Another model of human behavior got some criticism. Again it is from within the fold. Levi wants to retire Homo Economicus and then base understanding of our actions on a realistic model of humans.
Margaret Levi (Political Scientist, University Professor, University of Washington & University of Sydney)
“Homo economicus is an old idea and a wrong idea, deserving a burial of pomp and circumstance but a burial nonetheless. …The theories and models derived from the assumption of homo economicus generally depend on a second, equally problematic assumption: full rationality….Even if individuals can do no better than “satisfice,” that wonderful Simon term, they might still be narrowly self-interested, albeit—because of cognitive limitations—ineffective in achieving their ends. This perspective, which is at the heart of homo economicus, must also be laid to rest. …The power of the concept of Homo economicus was once great, but its power has now waned, to be succeeded by new and better paradigms and approaches grounded in more realistic and scientific understandings of the sources of human action.”

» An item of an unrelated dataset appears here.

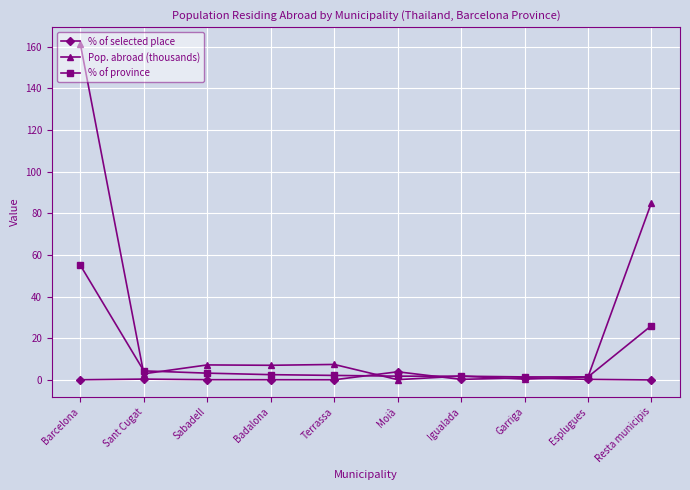

After their last crossing, which series has the higher values: Pop. abroad (thousands) or % of selected place?

Pop. abroad (thousands)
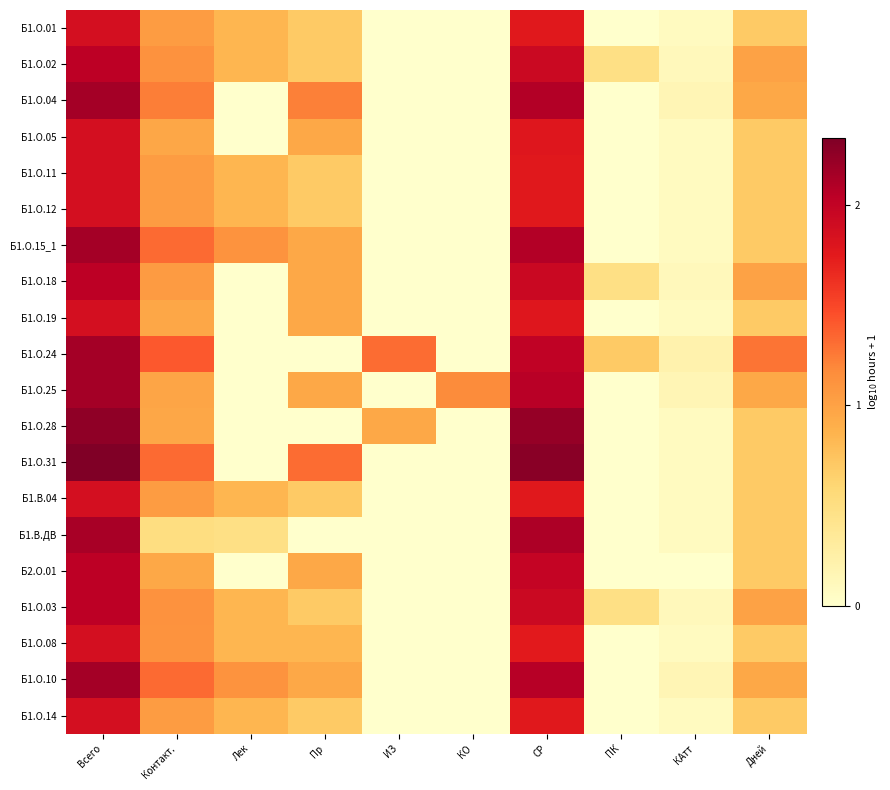

At which category does the chart reach its minimum across all series?

ИЗ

The notion of rationality and H. econ got another thumbs down from Fiske who wanted to retire Rational Actor Models: the Competence Corollary.

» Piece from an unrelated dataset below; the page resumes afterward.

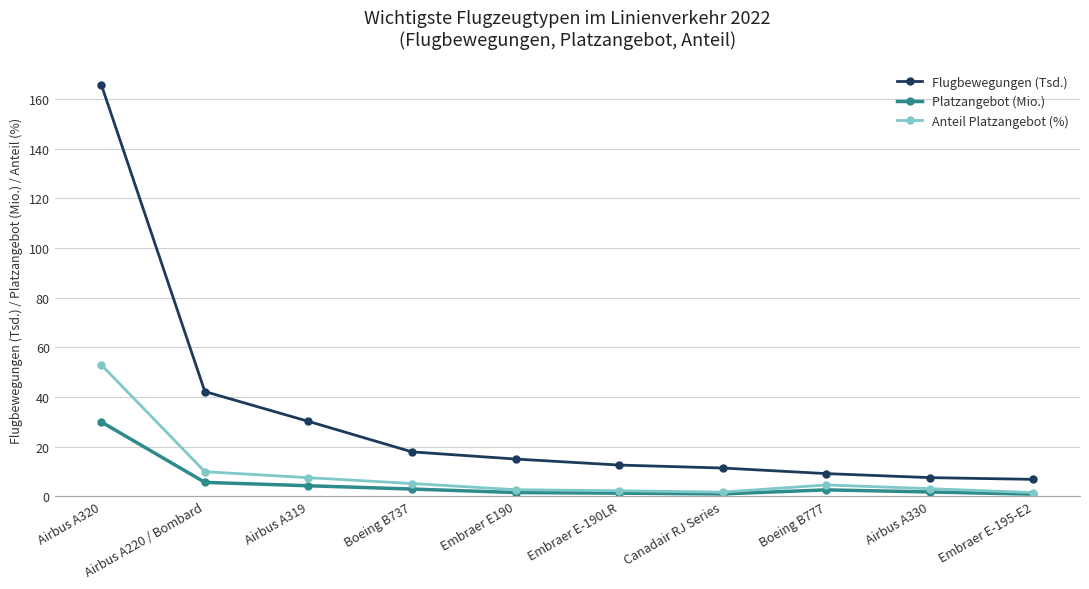

Which series has the largest total across all categories?

Flugbewegungen (Tsd.)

Susan Fiske (Eugene Higgins Professor, Department of Psychology, Princeton University)
“The idea that people operate mainly in the service of narrow self-interest is already moribund, as social psychology and behavioral economics have shown. We now know that people are not rational actors, instead often operating on automatic, based on bias, or happy with hunches. Still, it’s not enough to make us smarter robots, or to accept that we are flawed. The rational actor’s corollary—all we need is to show more competence—also needs to be laid to rest. …People are most effective in social life if we are—and show ourselves to be—both warm and competent. This is not to say that we always get it right, but the intent and the effort must be there. This is also not to say that love is enough, because we do have to prove capable to act on our worthy intentions. The warmth-competence combination supports both short-term cooperation and long-term loyalty. In the end, it’s time to recognize that people survive and thrive with both heart and mind.”
It looks like we are on the way to changes in metaphor for human thought and actions. No metaphor is perfect (we cannot expect to find perfect ones) – but there comes a time when an old or inappropriate metaphor is a drag on science.